Let $(\Omega,\mathcal{F},\mathbb{P})$ be a probability space. Let $Z:\Omega\to[0,\infty)$ be a bounded random variable. Let $(\mathcal{W},d)$ be a metric space and $W:\Omega \to \mathcal{W}$ be a random variable. Suppose that the differentiation theorem holds w.r.t. each measurable bounded $\varphi: \mathcal{W}\to[0,+\infty)$ and $\mathbb{P}_W$, i.e.
- for $\mathbb{P}_W$-a.e. $w \in \mathcal{W}$ it holds that $\forall r>0$, $\mathbb{P}_W(\bar{B}_r(w))>0$;
- $\frac{1}{\mathbb{P}_W \big(\bar{B}_r (w)\big)} \int_{\bar{B}_r (w)} \varphi \operatorname{d}\mathbb{P}_W \to \varphi(w), r \to 0^+$ for $\mathbb{P}_W$-a.e. $w \in \mathcal{W}$;
where, for each measurable $A \subset \mathcal{W}$, $\mathbb{P}_W$ is the probability measure defined on the Borel subsets of $(\mathcal{W},d)$, whose value at $A$ is $\mathbb{P}(W\in A)$, and $\bar{B}_r(w)$ is the closed ball of radius $r$ centered in $w$.
Is it true that
\begin{equation*}
\lim_{r\to 0^+} \frac{\mathbb{E}_{\mathbb{P}}[Z \cdot \mathbb{I}_{\bar{B}_r(w)}(W)]}{\mathbb{P}_W(\bar{B}_r(w))}
\end{equation*}
exists for $\mathbb{P}_W$-a.e. $w \in \mathcal{W}$ and that
\begin{equation*}
\Bigg(w\mapsto \lim_{r\to 0^+} \frac{\mathbb{E}_{\mathbb{P}}[Z \cdot \mathbb{I}_{\bar{B}_r(w)}(W)]}{\mathbb{P}_W(\bar{B}_r(w))}\Bigg) \circ W = \mathbb{E}_{\mathbb{P}}[Z|W]?
\end{equation*}
I proved that the results holds true if we can find a measurable space $(\mathcal{V},\mathcal{F}_{\mathcal{V}})$ and a random variable $V: \Omega \to \mathcal{V}$ such that $V$ and $W$ are $\mathbb{P}$-independent and there exists a measurable $f:\mathcal{V}\times \mathcal{W} \to [0,+\infty)$ such that $Z = f(V,W)$. However, there exist cases where this type of factorization isn't possible, so… what about the general case?
Best Answer
If you assume $Z$ is $W$-measurable, that is $Z=f(W)$ for a suitable measurable $f$, the results are direct consequences of the hypoteses.
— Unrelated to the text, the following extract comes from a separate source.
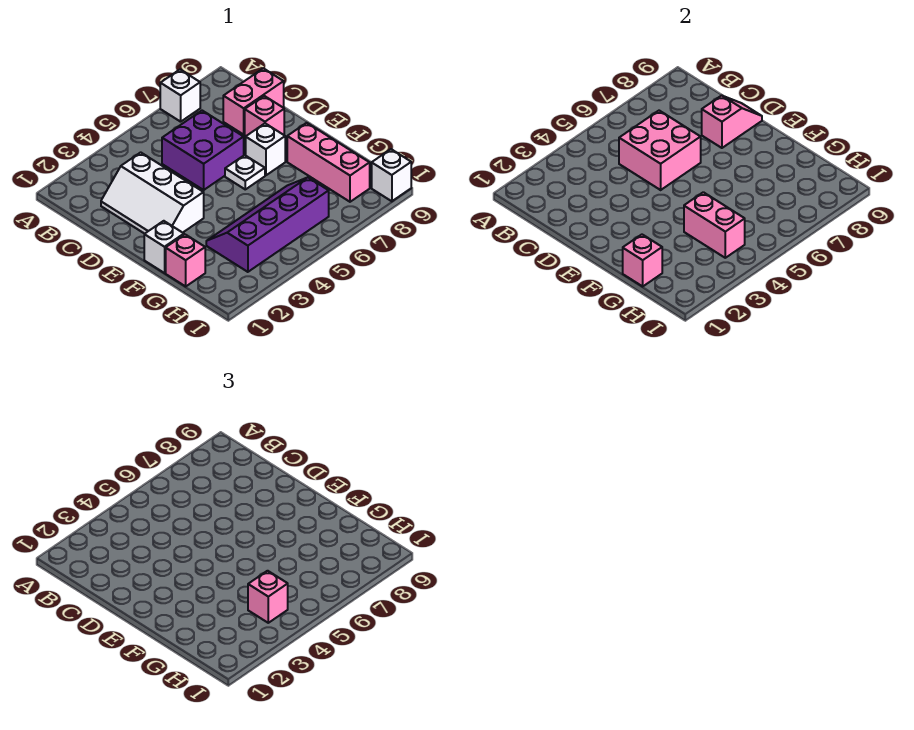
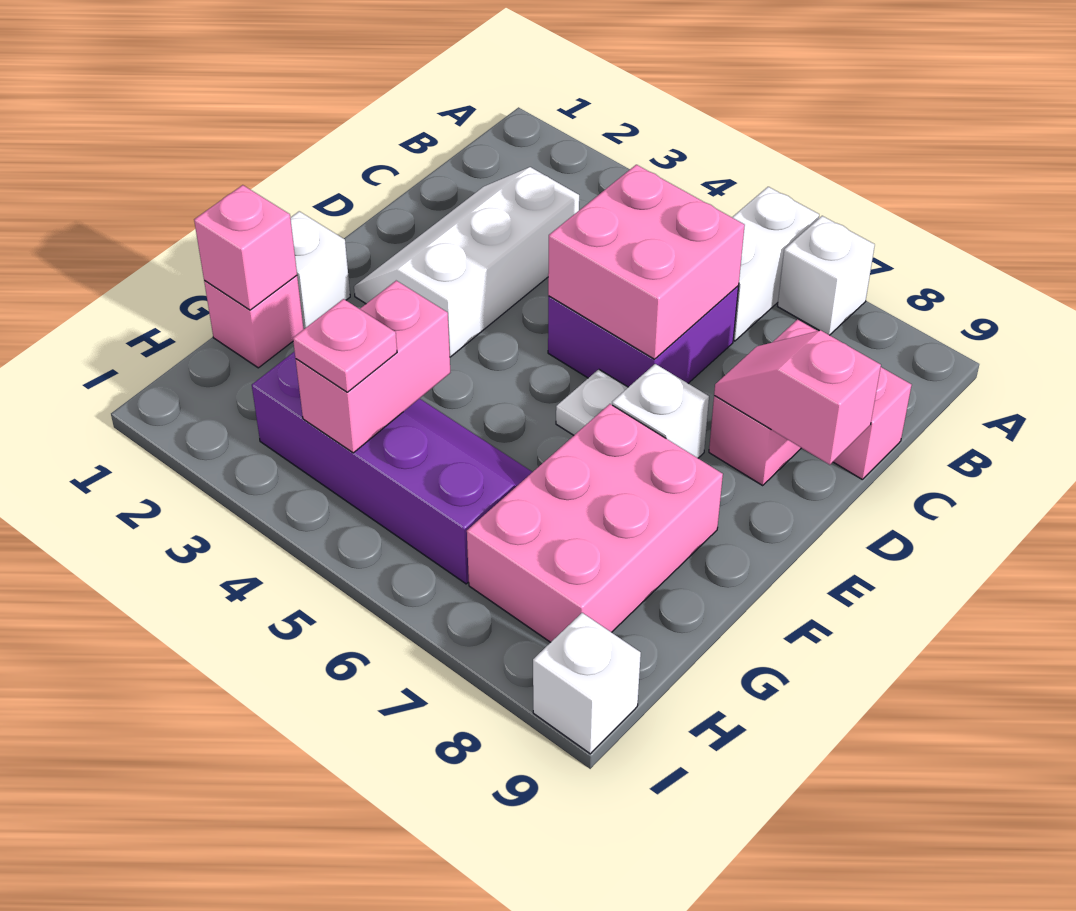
none -> white brick A6:B6 level 1
pink slope D8:D9 level 2 top 8 -> pink slope D8:D9 level 2 top 9
pink brick F8:H8 level 1 -> pink brick F7:H8 level 1
pink brick H4 level 3 -> pink plate H4 level 3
For the more general case, that is, without assuming $Z$ to be $W$-measurable, set $Y:=\mathbb{E}_{\mathbb{P}}[Z|W]$. Then:
\begin{equation*} \mathbb{E}_{\mathbb{P}}[Z \cdot \mathbb{I}_{\bar{B}_r(w)}(W)] =\mathbb{E}_{\mathbb{P}}[Y \cdot \mathbb{I}_{\bar{B}_r(w)}(W)] \end{equation*}
for every $r>0, w \in \mathcal{W}$. This means you can replace $Z$ with $Y$ in the limit computation without altering its value (nor its existence). Remembering $Y$ is $W$-measurable by definition, you can easily conclude the proof.